Inspired by this essay, I have written a series of posts on my interpretations on the different themes that occur in his writing (Parts II-V to be published). Even if you haven’t heard of the Stoics before, in just a few short pages, a lifetime of lessons can be learned.
- Part I – Finiteness
- Part II – Protecting time and living in the present
- Part III – Desire and life goals
- Part IV – Learning
- Part V – Death
life is long if you know how to use it
“It is not that we have a short time to live, but that we waste a lot of it. Life is long enough, and a sufficiently generous amount has been given to us for the highest achievements if it were all well invested.”
Seneca introduces the contradictory life lead by most men, in that it is a common belief that the human lifespan isn’t long enough to achieve everything we want to do. Yet, we squander so much of it on things that don’t matter, or don’t contribute to the things that we want to achieve in the first place.
If only we could learn how to use time more appropriately, perhaps then we wouldn’t feel that it is too short, but instead it is a brilliant miracle that we have even the few years that we are given.
“Just as there is no use pouring any amount of liquid into a container without a bottom to catch and hold it, so it does not matter how much time we are given if there is nowhere for it to settle.”

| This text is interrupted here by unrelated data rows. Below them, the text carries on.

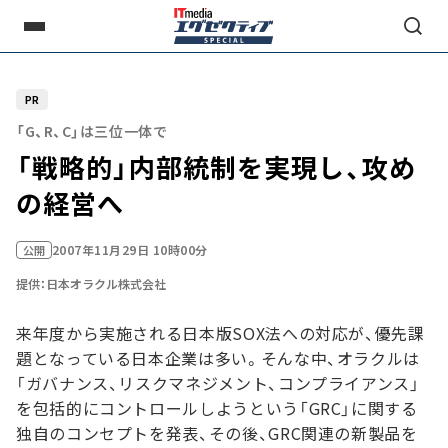
PR
「G、R、C」は三位一体で
「戦略的」内部統制を実現し、攻め
の経営へ
2007年11月29日 10時00分
公開
提供：日本オラクル株式会社
来年度から実施される日本版SOX法への対応が、優先課
題となっている日本企業は多い。そんな中、オラクルは
「ガバナンス、リスクマネジメント、コンプライアンス」
を包括的にコントロールしようという「GRC」に関する
独自のコンセプトを発表、その後、GRC関連の新製品を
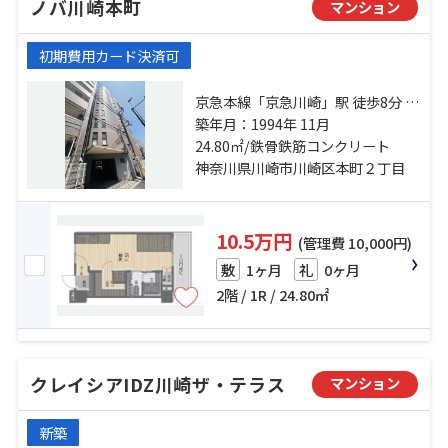
ノバ川崎本町
マンション
初期費用カード決済可
京急本線「京急川崎」駅 徒歩8分 京
浜東北線「川崎」駅 徒歩10分 京急
築年月：1994年 11月
大師線「港町」駅 徒歩10分
24.80㎡/鉄骨鉄筋コンクリート
神奈川県川崎市川崎区本町２丁目
10.5万円
(管理費 10,000円)
1ヶ月
0ヶ月
敷
礼
2階 / 1R / 24.80㎡
クレイシアIDZ川崎ザ・テラス
マンション
新築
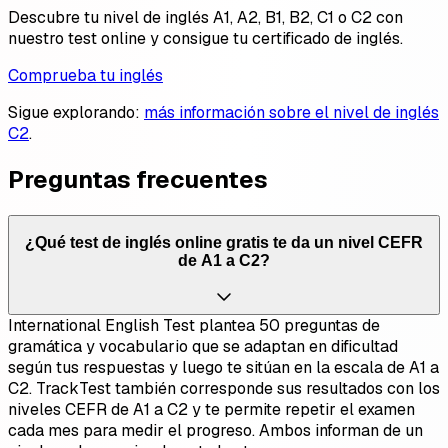
Descubre tu nivel de inglés A1, A2, B1, B2, C1 o C2 con
nuestro test online y consigue tu certificado de inglés.
Comprueba tu inglés
Sigue explorando:
más información sobre el nivel de inglés
C2
.
Preguntas frecuentes
¿Qué test de inglés online gratis te da un nivel CEFR
de A1 a C2?
International English Test plantea 50 preguntas de
gramática y vocabulario que se adaptan en dificultad
según tus respuestas y luego te sitúan en la escala de A1 a
C2. TrackTest también corresponde sus resultados con los
niveles CEFR de A1 a C2 y te permite repetir el examen
cada mes para medir el progreso. Ambos informan de un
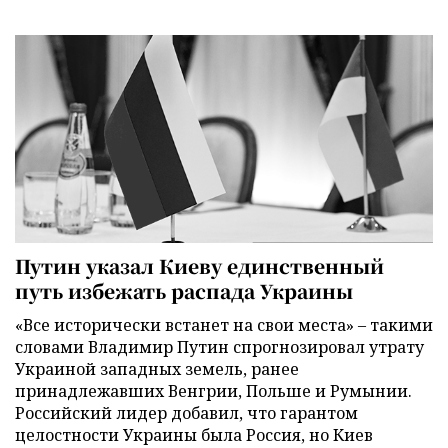
Путин указал Киеву единственный
путь избежать распада Украины
«Все исторически встанет на свои места» – такими
словами Владимир Путин спрогнозировал утрату
Украиной западных земель, ранее
принадлежавших Венгрии, Польше и Румынии.
Российский лидер добавил, что гарантом
целостности Украины была Россия, но Киев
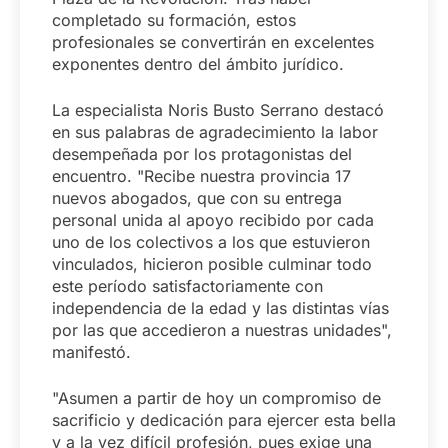
completado su formación, estos
profesionales se convertirán en excelentes
exponentes dentro del ámbito jurídico.
La especialista Noris Busto Serrano destacó
en sus palabras de agradecimiento la labor
desempeñada por los protagonistas del
encuentro. "Recibe nuestra provincia 17
nuevos abogados, que con su entrega
personal unida al apoyo recibido por cada
uno de los colectivos a los que estuvieron
vinculados, hicieron posible culminar todo
este período satisfactoriamente con
independencia de la edad y las distintas vías
por las que accedieron a nuestras unidades",
manifestó.
"Asumen a partir de hoy un compromiso de
sacrificio y dedicación para ejercer esta bella
y a la vez difícil profesión, pues exige una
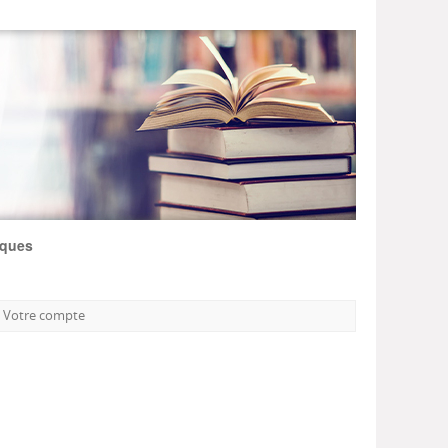
iques
Votre compte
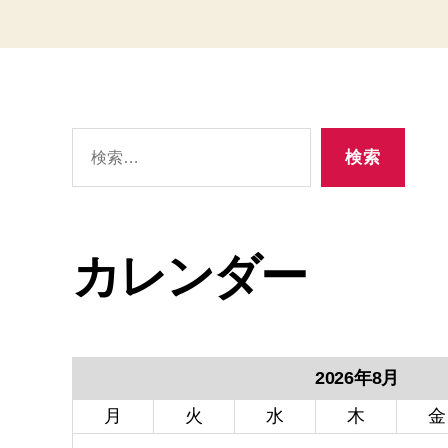
検
検索
索
カレンダー
2026年8月
月
火
水
木
金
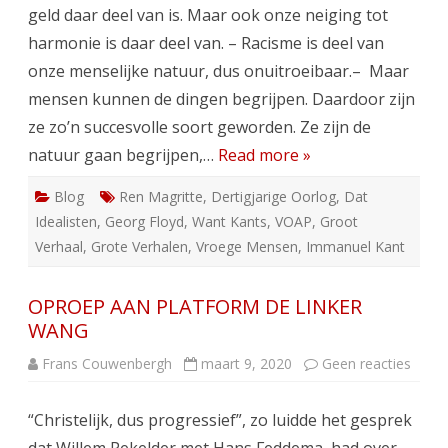
geld daar deel van is. Maar ook onze neiging tot
harmonie is daar deel van. – Racisme is deel van
onze menselijke natuur, dus onuitroeibaar.– Maar
mensen kunnen de dingen begrijpen. Daardoor zijn
ze zo’n succesvolle soort geworden. Ze zijn de
natuur gaan begrijpen,…
Read more »
Blog
Ren Magritte
,
Dertigjarige Oorlog
,
Dat
Idealisten
,
Georg Floyd
,
Want Kants
,
VOAP
,
Groot
Verhaal
,
Grote Verhalen
,
Vroege Mensen
,
Immanuel Kant
OPROEP AAN PLATFORM DE LINKER
WANG
op
Frans Couwenbergh
maart 9, 2020
Geen reacties
OPRO
AAN
PLAT
“Christelijk, dus progressief”, zo luidde het gesprek
DE
LINK
WAN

There will never be enough time. We will always find ways to fill up whatever we were given. Even on a daily basis, whether we have an hour to do something, or 30 minutes, we are very capable of using up whatever time we’re given to achieve the same thing.
From my own experience, I can easily find ways to put something off for entire weeks or months, and yet when it comes to the deadline, I manage to do finish it all in one day. Why did I not just take a single day to do it?
Because, despite knowing that my time is finite, for some reason I choose to live as if it’ll last forever. Much of my time is spent at my desk job not being present in the moment, or spent being idle, and ultimately not contributing to my one amazing thing.
Like most people, I have a bucket list, which I’m working on, but I still see myself putting things off way into the future, even though I don’t even know if I’ll be alive five or ten years from now.
I’m not the only one. Life can be a difficult thing to figure out. Seneca thought so too.
“Living is the least important activity of the preoccupied man, yet there is nothing which is harder to learn.”
When we’re asked the question, “What do you do for a living?” we tend to answer with our job titles. Hundreds of years of social conditioning has taught us to. But our one chance to walk this earth isn’t for working.
Distracted by the mundane interruptions of daily life, we forget our main purpose. It’s simply to live.
We don’t have to do something huge and exciting every day to ‘live’. We all have commitments and we’re constrained to an extent by society and the reality of having to earn a living, or take care of those who rely on us. But the very least one could do is to enjoy each and every day that we are still breathing, each day that we have above ground, where we can smell the delicious scent of coffee and feel the sunlight on our cheeks.
The biggest regret I could have is to reach the end of my life, whenever that may be, and felt that I had not lived it fully.
Even if it takes a lifetime to learn how to live, the best (and only) thing you could do is to spend it trying.